- Provided records

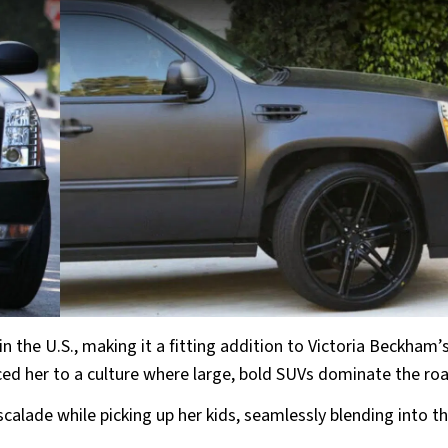
in the U.S., making it a fitting addition to Victoria Beckham’
ed her to a culture where large, bold SUVs dominate the ro
Escalade while picking up her kids, seamlessly blending into t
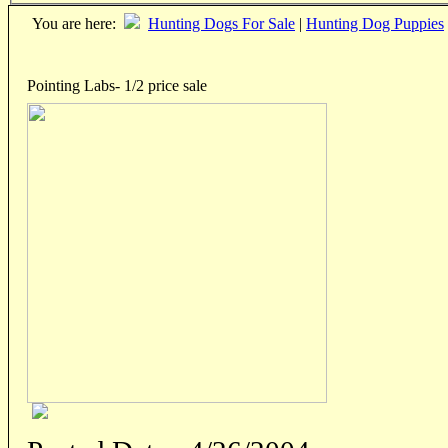
You are here:
Hunting Dogs For Sale
|
Hunting Dog Puppies
Pointing Labs- 1/2 price sale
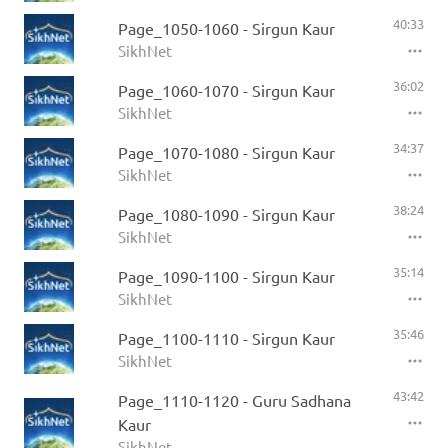
40:33
Page_1050-1060 - Sirgun Kaur
SikhNet
36:02
Page_1060-1070 - Sirgun Kaur
SikhNet
34:37
Page_1070-1080 - Sirgun Kaur
SikhNet
38:24
Page_1080-1090 - Sirgun Kaur
SikhNet
35:14
Page_1090-1100 - Sirgun Kaur
SikhNet
35:46
Page_1100-1110 - Sirgun Kaur
SikhNet
43:42
Page_1110-1120 - Guru Sadhana
Kaur
SikhNet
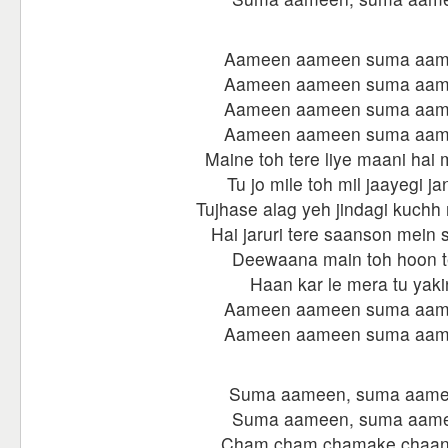
Aameen aameen suma aa
Aameen aameen suma aa
Aameen aameen suma aa
Aameen aameen suma aa
Maine toh tere liye maani hai
Tu jo mile toh mil jaayegi ja
Tujhase alag yeh jindagi kuchh 
Hai jaruri tere saanson mein s
Deewaana main toh hoon t
Haan kar le mera tu yaki
Aameen aameen suma aa
Aameen aameen suma aa
Suma aameen, suma aame
Suma aameen, suma aam
Cham cham chamake chaan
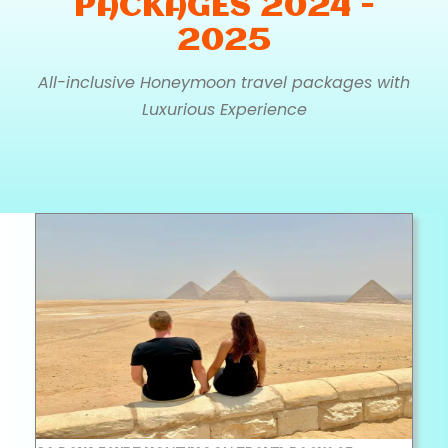
PACKAGES 2024 -
2025
All-inclusive Honeymoon travel packages with
Luxurious Experience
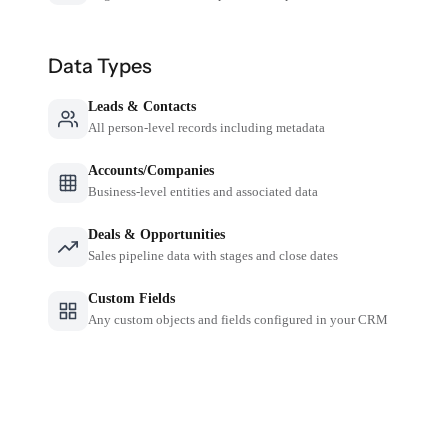
Data Types
Leads & Contacts
All person-level records including metadata
Accounts/Companies
Business-level entities and associated data
Deals & Opportunities
Sales pipeline data with stages and close dates
Custom Fields
Any custom objects and fields configured in your CRM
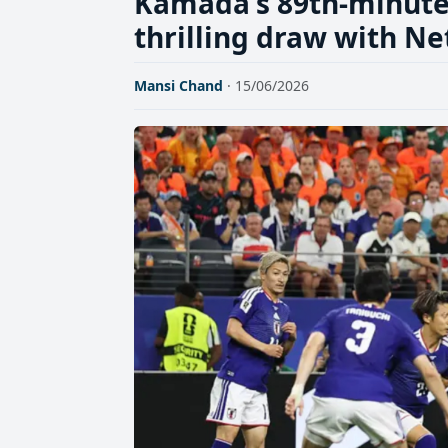
Kamada's 89th-minute 
thrilling draw with N
Mansi Chand
· 15/06/2026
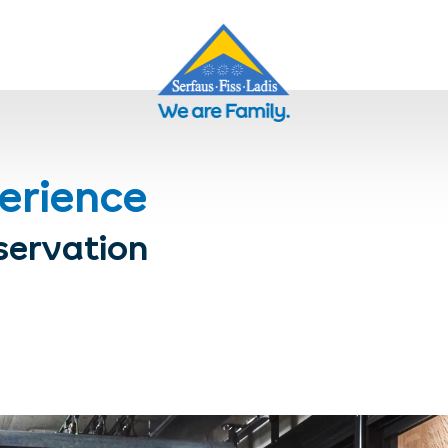
erience
servation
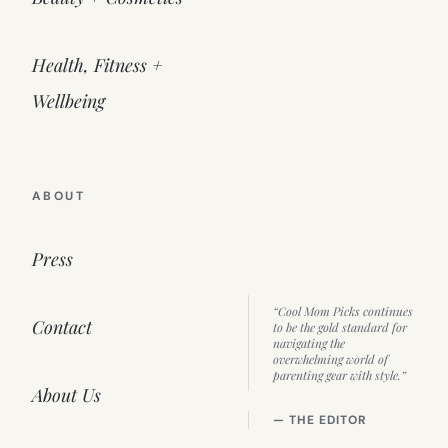
Health, Fitness +
Wellbeing
ABOUT
Press
“Cool Mom Picks continues
Contact
to be the gold standard for
navigating the
overwhelming world of
parenting gear with style.”
About Us
— THE EDITOR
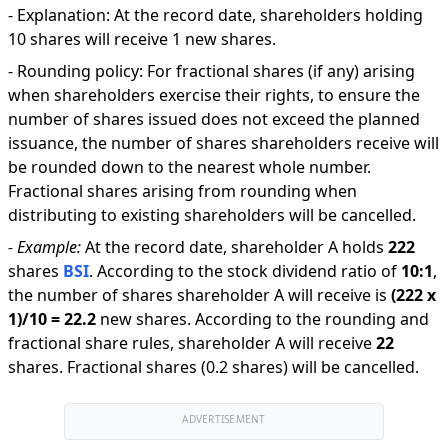
-
Explanation
:
At the record date, shareholders holding
10 shares will receive 1 new shares.
-
Rounding policy: For fractional shares (if any) arising
when shareholders exercise their rights, to ensure the
number of shares issued does not exceed the planned
issuance, the number of shares shareholders receive will
be rounded down to the nearest whole number.
Fractional shares arising from rounding when
distributing to existing shareholders will be cancelled.
-
Example:
At the record date, shareholder A holds
222
shares
BSI
.
According to the stock dividend ratio of
10
:
1
,
the number of shares shareholder A will receive is
(
222
x
1
)/
10
=
22.2
new shares
.
According to the rounding and
fractional share rules, shareholder A will receive
22
shares
.
Fractional shares (0.2 shares) will be cancelled.
ADVERTISEMENT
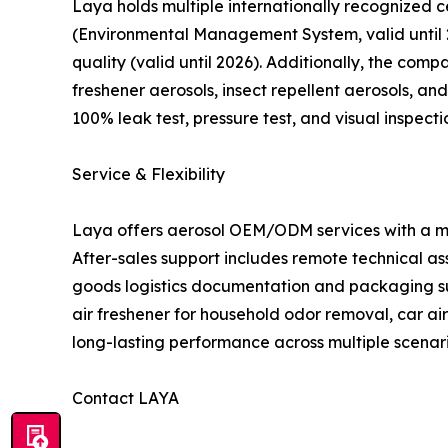
Laya holds multiple internationally recognized c
(Environmental Management System, valid until 2
quality (valid until 2026). Additionally, the com
freshener aerosols, insect repellent aerosols, and
100% leak test, pressure test, and visual inspect
Service & Flexibility
Laya offers aerosol OEM/ODM services with a mon
After-sales support includes remote technical a
goods logistics documentation and packaging supp
air freshener for household odor removal, car a
long-lasting performance across multiple scenari
Contact LAYA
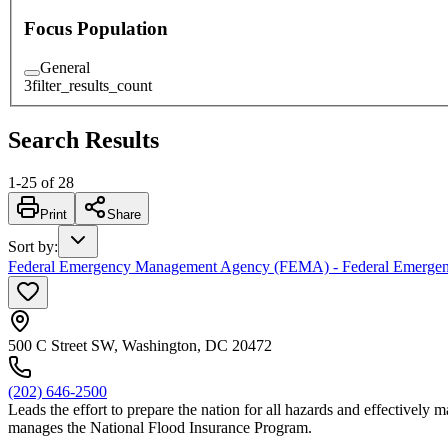
Focus Population
General
3
filter_results_count
Search Results
1
-
25
of
28
Print
Share
Sort by
:
Federal Emergency Management Agency (FEMA) - Federal Emerg
500 C Street SW, Washington, DC 20472
(202) 646-2500
Leads the effort to prepare the nation for all hazards and effectively m
manages the National Flood Insurance Program.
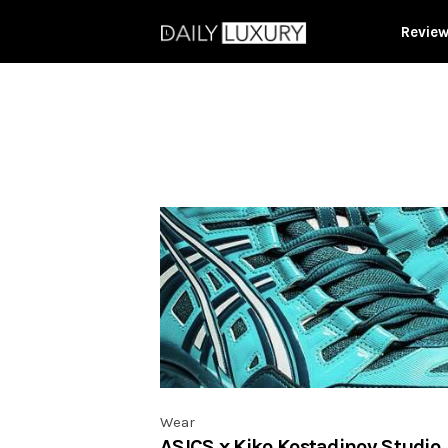
Revie
Wear
ASICS x Kiko Kostadinov Studio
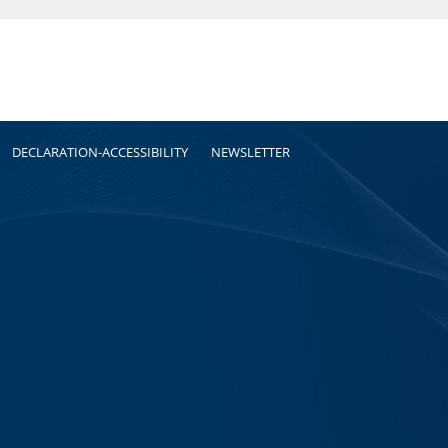
DECLARATION-ACCESSIBILITY
NEWSLETTER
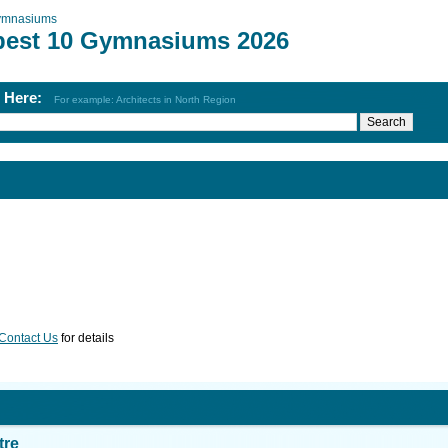
ymnasiums
best 10 Gymnasiums 2026
h Here:
For example: Architects in North Region
Contact Us
for details
tre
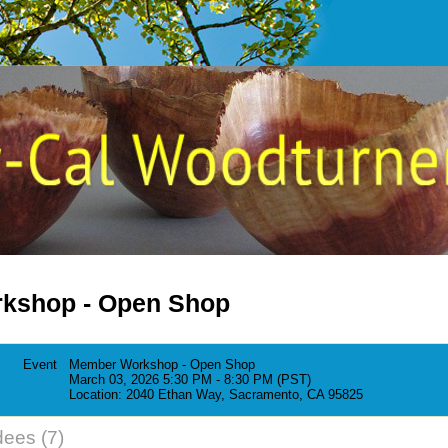
kshop - Open Shop
Event
Member Workshop - Open Shop
March 03, 2026 5:30 PM - 8:30 PM (PST)
Location: 2040 Ethan Way, Sacramento, CA 95825
dees (7)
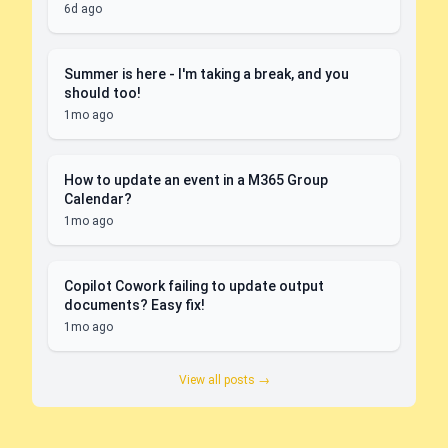
6d ago
Summer is here - I'm taking a break, and you
should too!
1mo ago
How to update an event in a M365 Group
Calendar?
1mo ago
Copilot Cowork failing to update output
documents? Easy fix!
1mo ago
View all posts →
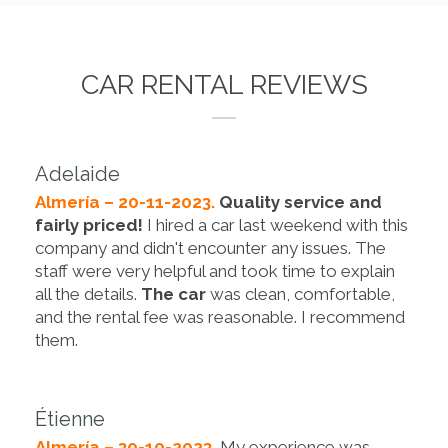
CAR RENTAL REVIEWS
Adelaide
Almería – 20-11-2023.
Quality service and
fairly priced!
I hired a car last weekend with this
company and didn't encounter any issues. The
staff were very helpful and took time to explain
all the details.
The car
was clean, comfortable,
and the rental fee was reasonable. I recommend
them.
Étienne
Almería – 30-10-2023.
My experience was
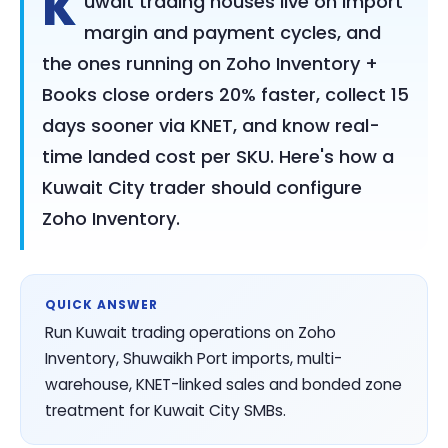
K
uwait trading houses live on import
margin and payment cycles, and
the ones running on Zoho Inventory +
Books close orders 20% faster, collect 15
days sooner via KNET, and know real-
time landed cost per SKU. Here's how a
Kuwait City trader should configure
Zoho Inventory.
QUICK ANSWER
Run Kuwait trading operations on Zoho
Inventory, Shuwaikh Port imports, multi-
warehouse, KNET-linked sales and bonded zone
treatment for Kuwait City SMBs.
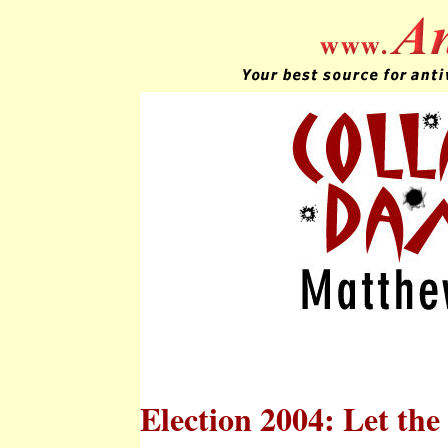
Election 2004: Let th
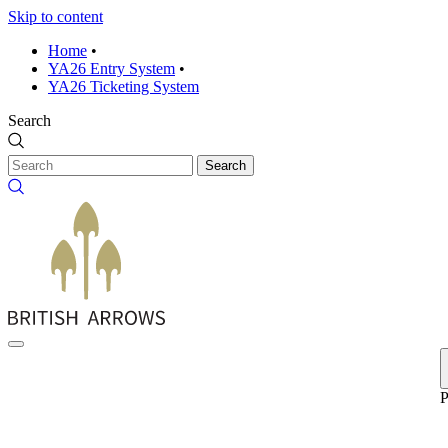
Skip to content
Home
•
YA26 Entry System
•
YA26 Ticketing System
Search
Search
P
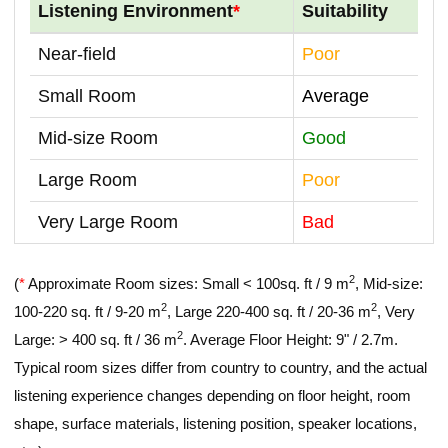
Listening Environment
*
Suitability
Near-field
Poor
Small Room
Average
Mid-size Room
Good
Large Room
Poor
Very Large Room
Bad
2
(
*
Approximate Room sizes: Small < 100sq. ft / 9 m
, Mid-size:
2
2
100-220 sq. ft / 9-20 m
, Large 220-400 sq. ft / 20-36 m
, Very
2
Large: > 400 sq. ft / 36 m
. Average Floor Height: 9" / 2.7m.
Typical room sizes differ from country to country, and the actual
listening experience changes depending on floor height, room
shape, surface materials, listening position, speaker locations,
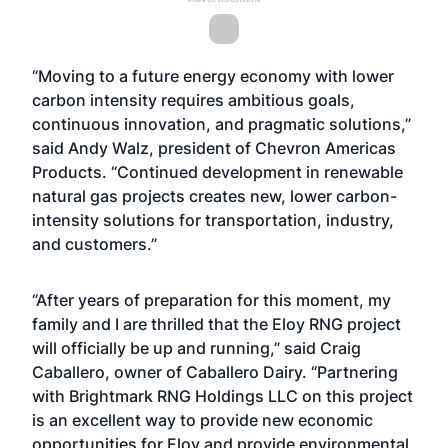
“Moving to a future energy economy with lower
carbon intensity requires ambitious goals,
continuous innovation, and pragmatic solutions,”
said Andy Walz, president of Chevron Americas
Products. “Continued development in renewable
natural gas projects creates new, lower carbon-
intensity solutions for transportation, industry,
and customers.”
“After years of preparation for this moment, my
family and I are thrilled that the Eloy RNG project
will officially be up and running,” said Craig
Caballero, owner of Caballero Dairy. “Partnering
with Brightmark RNG Holdings LLC on this project
is an excellent way to provide new economic
opportunities for Eloy and provide environmental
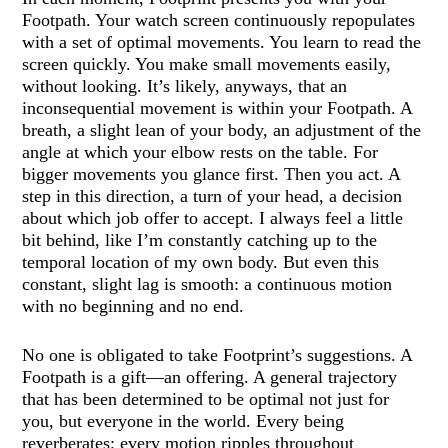
Footpath. Your watch screen continuously repopulates
with a set of optimal movements. You learn to read the
screen quickly. You make small movements easily,
without looking. It’s likely, anyways, that an
inconsequential movement is within your Footpath. A
breath, a slight lean of your body, an adjustment of the
angle at which your elbow rests on the table. For
bigger movements you glance first. Then you act. A
step in this direction, a turn of your head, a decision
about which job offer to accept. I always feel a little
bit behind, like I’m constantly catching up to the
temporal location of my own body. But even this
constant, slight lag is smooth: a continuous motion
with no beginning and no end.
No one is obligated to take Footprint’s suggestions. A
Footpath is a gift—an offering. A general trajectory
that has been determined to be optimal not just for
you, but everyone in the world. Every being
reverberates; every motion ripples throughout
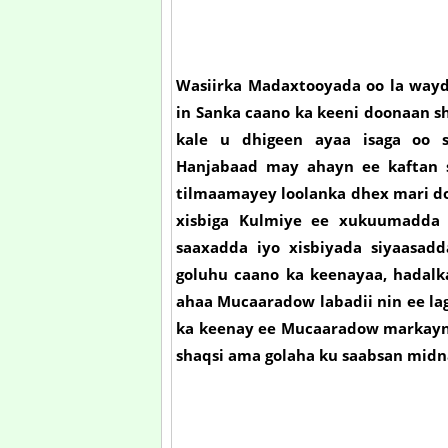
Wasiirka Madaxtooyada oo la wayd
in Sanka caano ka keeni doonaan s
kale u dhigeen ayaa isaga oo s
Hanjabaad may ahayn ee kaftan 
tilmaamayey loolanka dhex mari do
xisbiga Kulmiye ee xukuumadda 
saaxadda iyo xisbiyada siyaasad
goluhu caano ka keenayaa, hadalka
ahaa Mucaaradow labadii nin ee la
ka keenay ee Mucaaradow markaynu
shaqsi ama golaha ku saabsan mid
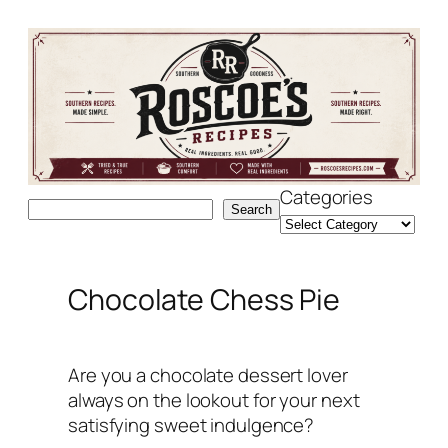
Skip
to
content
Categories
Search
Search
Chocolate Chess Pie
Are you a chocolate dessert lover
always on the lookout for your next
satisfying sweet indulgence?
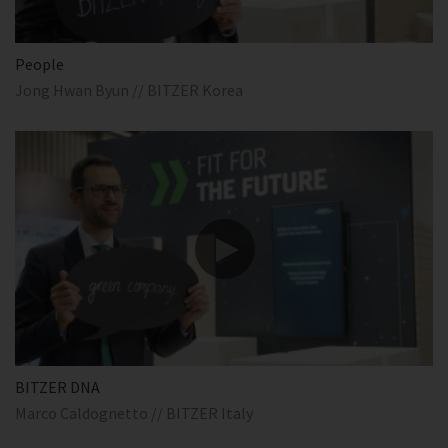
People
Jong Hwan Byun // BITZER Korea
BITZER DNA
Marco Caldognetto // BITZER Italy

- What the exercise asks
Count the lines of the material that contain the word "receive", and reply with that number alone.

- Answer to the exercise
4